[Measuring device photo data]
# # # # # # #
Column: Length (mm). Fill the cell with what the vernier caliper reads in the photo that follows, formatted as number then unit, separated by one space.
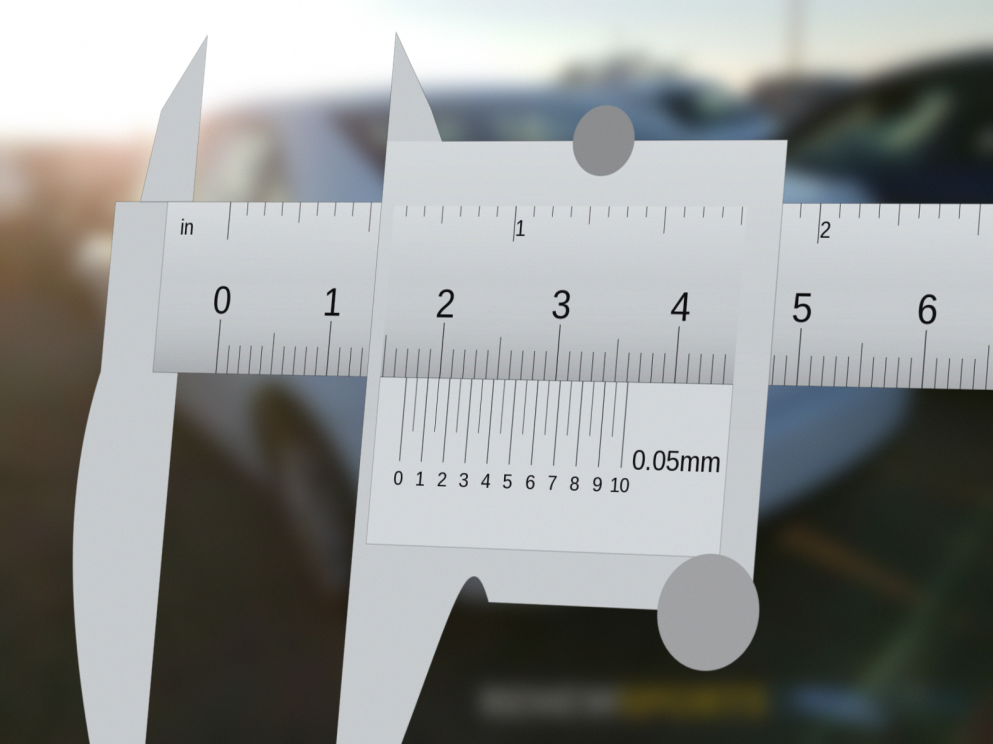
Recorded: 17.1 mm
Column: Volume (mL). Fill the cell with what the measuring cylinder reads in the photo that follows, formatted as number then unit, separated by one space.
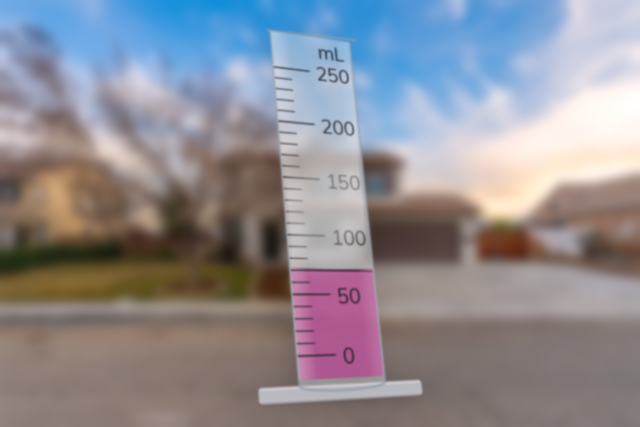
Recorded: 70 mL
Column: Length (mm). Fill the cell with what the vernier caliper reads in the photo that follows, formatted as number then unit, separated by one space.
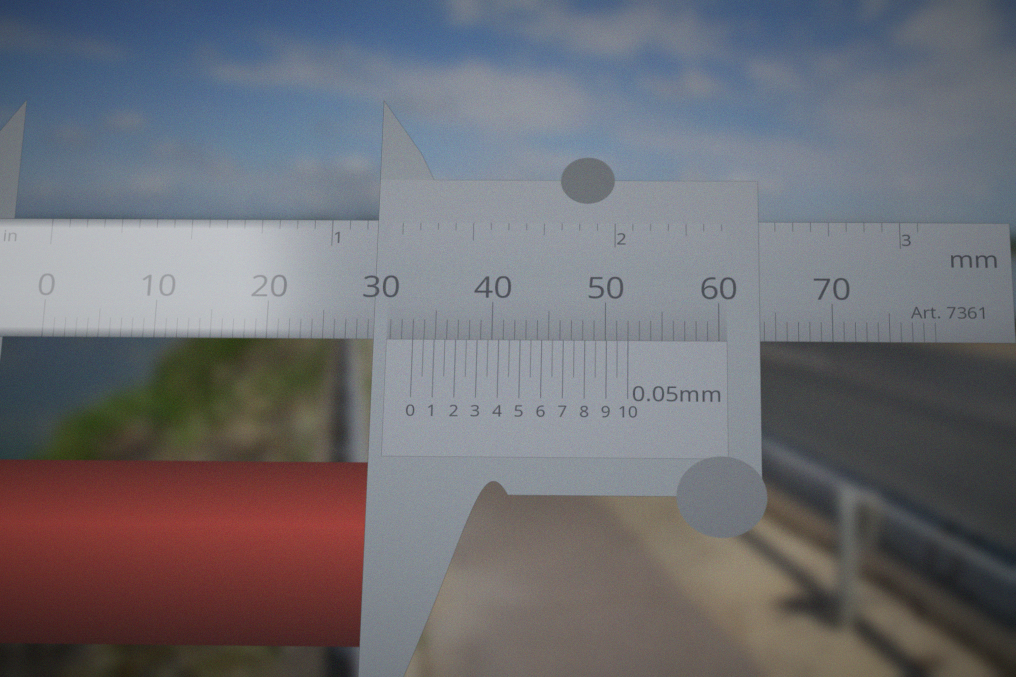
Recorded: 33.0 mm
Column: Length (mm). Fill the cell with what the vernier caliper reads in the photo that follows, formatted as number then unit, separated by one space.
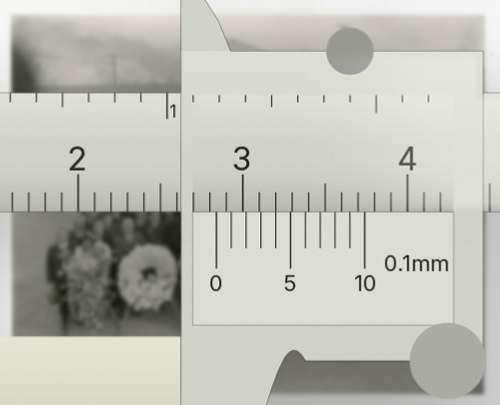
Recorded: 28.4 mm
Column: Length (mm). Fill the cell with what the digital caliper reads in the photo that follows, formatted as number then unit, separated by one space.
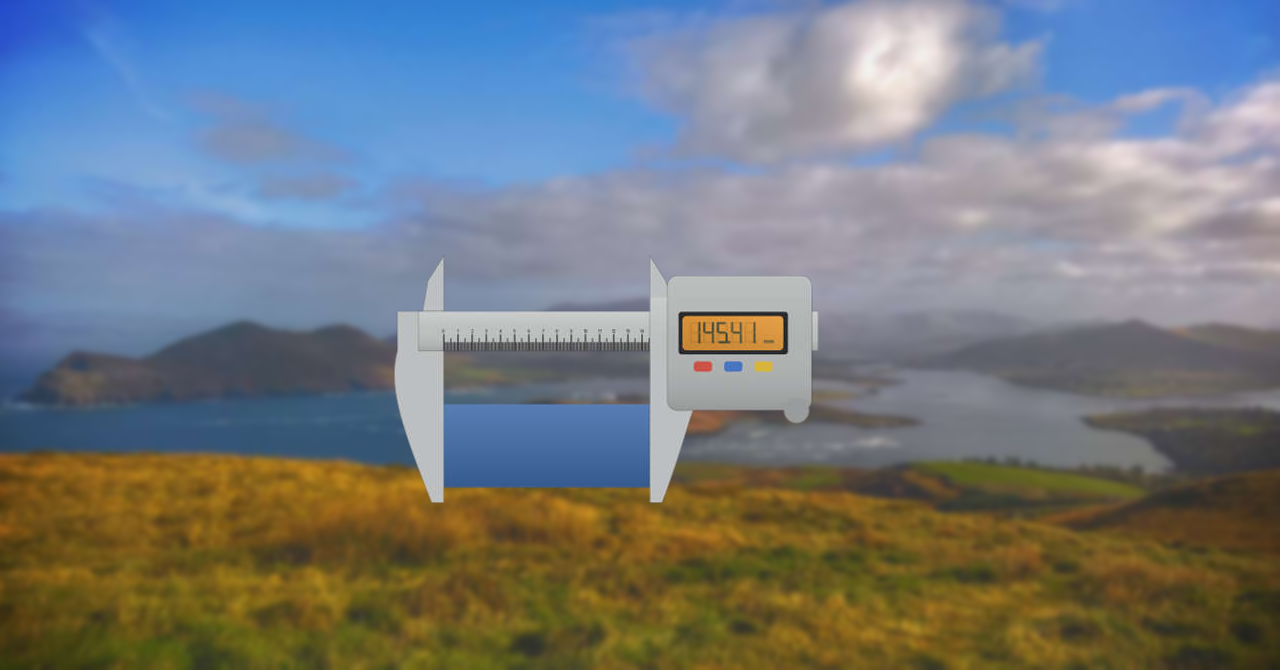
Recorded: 145.41 mm
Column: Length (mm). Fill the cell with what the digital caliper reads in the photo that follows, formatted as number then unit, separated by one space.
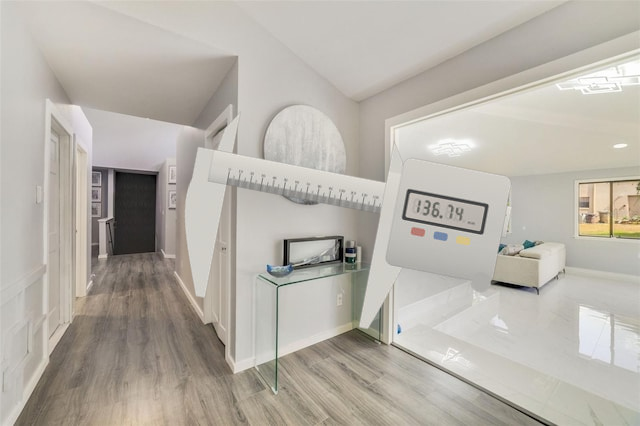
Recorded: 136.74 mm
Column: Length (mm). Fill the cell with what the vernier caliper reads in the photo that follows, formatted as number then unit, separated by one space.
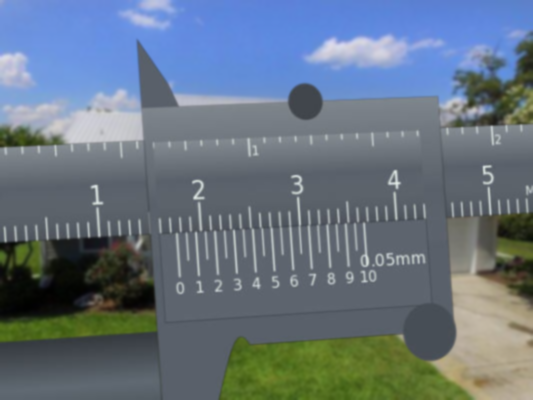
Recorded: 17.6 mm
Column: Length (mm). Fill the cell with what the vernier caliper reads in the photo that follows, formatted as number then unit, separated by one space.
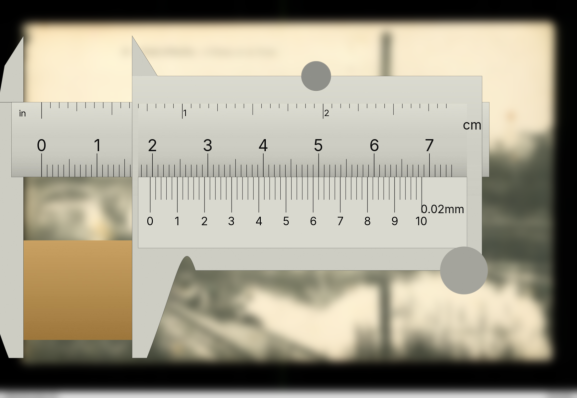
# # # # # # #
**YOUR INSTRUCTIONS**
Rewrite everything from the beginning of the items down through the line containing "Recorded: 17.1 mm", replacing "vernier caliper" with "dial caliper" and leaving all else unchanged. Omit the pictures from your answer.

**TASK RESULT**
Column: Length (mm). Fill the cell with what the dial caliper reads in the photo that follows, formatted as number then unit, separated by one space.
Recorded: 17.1 mm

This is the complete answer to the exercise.